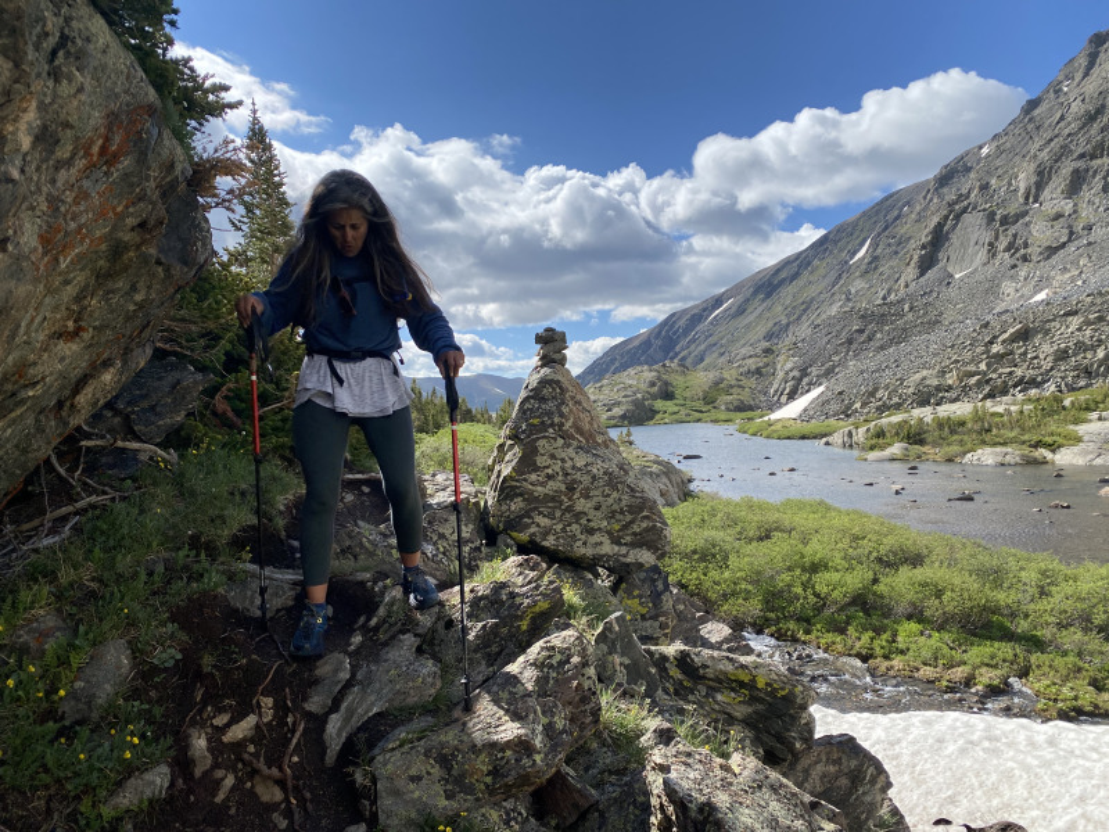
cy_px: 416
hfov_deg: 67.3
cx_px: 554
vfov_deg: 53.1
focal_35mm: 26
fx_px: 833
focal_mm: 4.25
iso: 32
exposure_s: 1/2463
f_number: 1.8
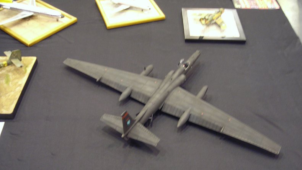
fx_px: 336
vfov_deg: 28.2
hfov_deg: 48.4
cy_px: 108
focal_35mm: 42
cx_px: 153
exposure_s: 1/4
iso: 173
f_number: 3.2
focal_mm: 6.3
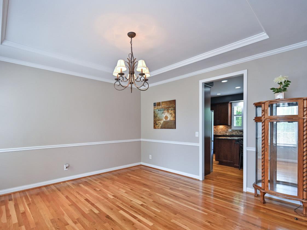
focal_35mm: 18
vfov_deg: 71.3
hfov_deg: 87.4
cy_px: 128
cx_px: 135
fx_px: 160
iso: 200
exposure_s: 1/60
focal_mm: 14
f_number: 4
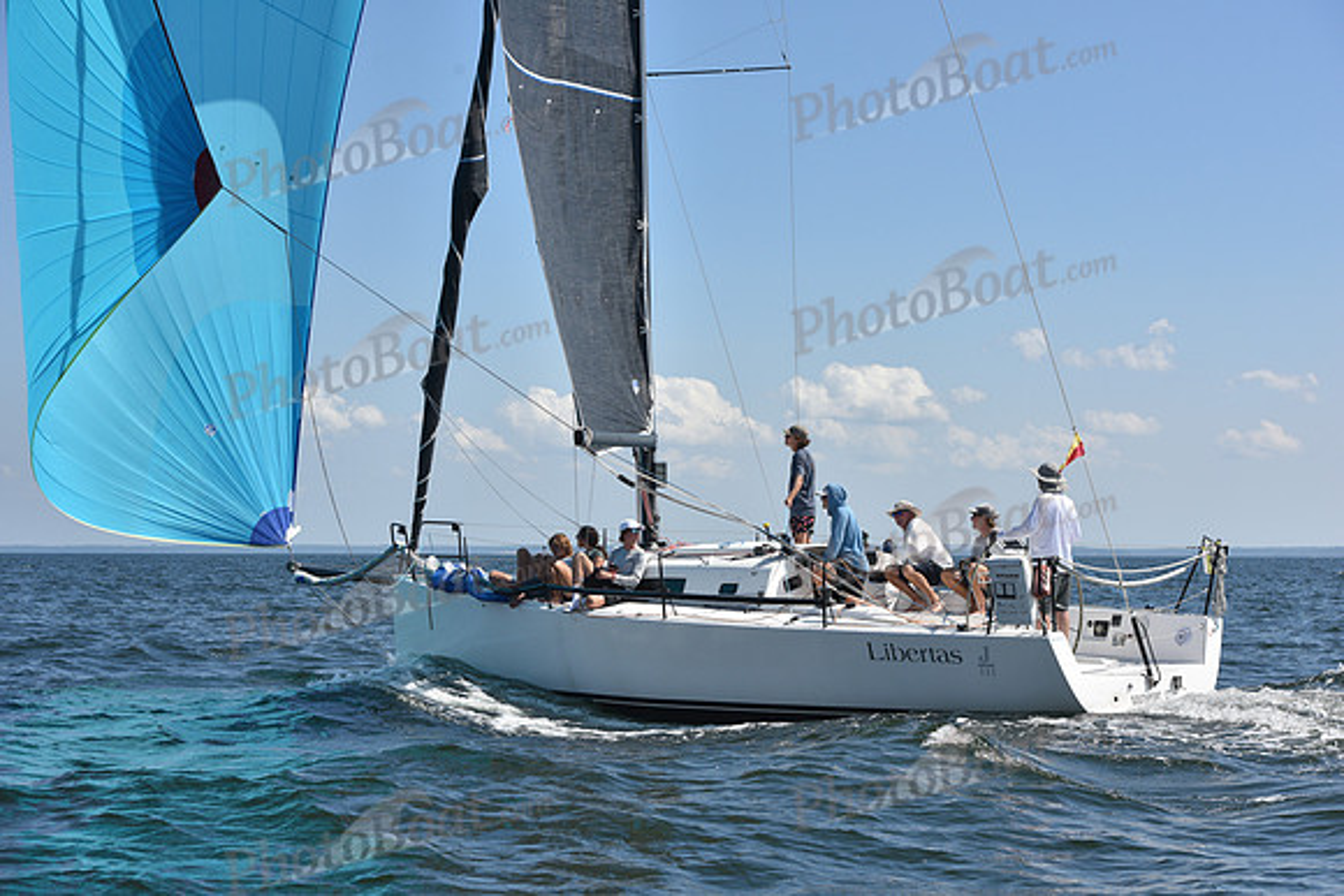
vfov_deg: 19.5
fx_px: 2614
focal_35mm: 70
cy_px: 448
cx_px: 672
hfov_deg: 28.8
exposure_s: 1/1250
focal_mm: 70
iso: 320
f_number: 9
* * *
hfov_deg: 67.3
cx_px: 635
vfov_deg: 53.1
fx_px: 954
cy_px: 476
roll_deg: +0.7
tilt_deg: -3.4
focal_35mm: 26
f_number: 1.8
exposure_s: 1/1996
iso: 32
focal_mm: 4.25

◆ WHAT YOU SHOULD DO
Above are some entries. Restate word for word the lines from the one holding "focal_mm: 14" through the one holding "f_number: 9", but not the pictures.

◆ TASK SOLUTION
focal_mm: 14
f_number: 4
vfov_deg: 19.5
fx_px: 2614
focal_35mm: 70
cy_px: 448
cx_px: 672
hfov_deg: 28.8
exposure_s: 1/1250
focal_mm: 70
iso: 320
f_number: 9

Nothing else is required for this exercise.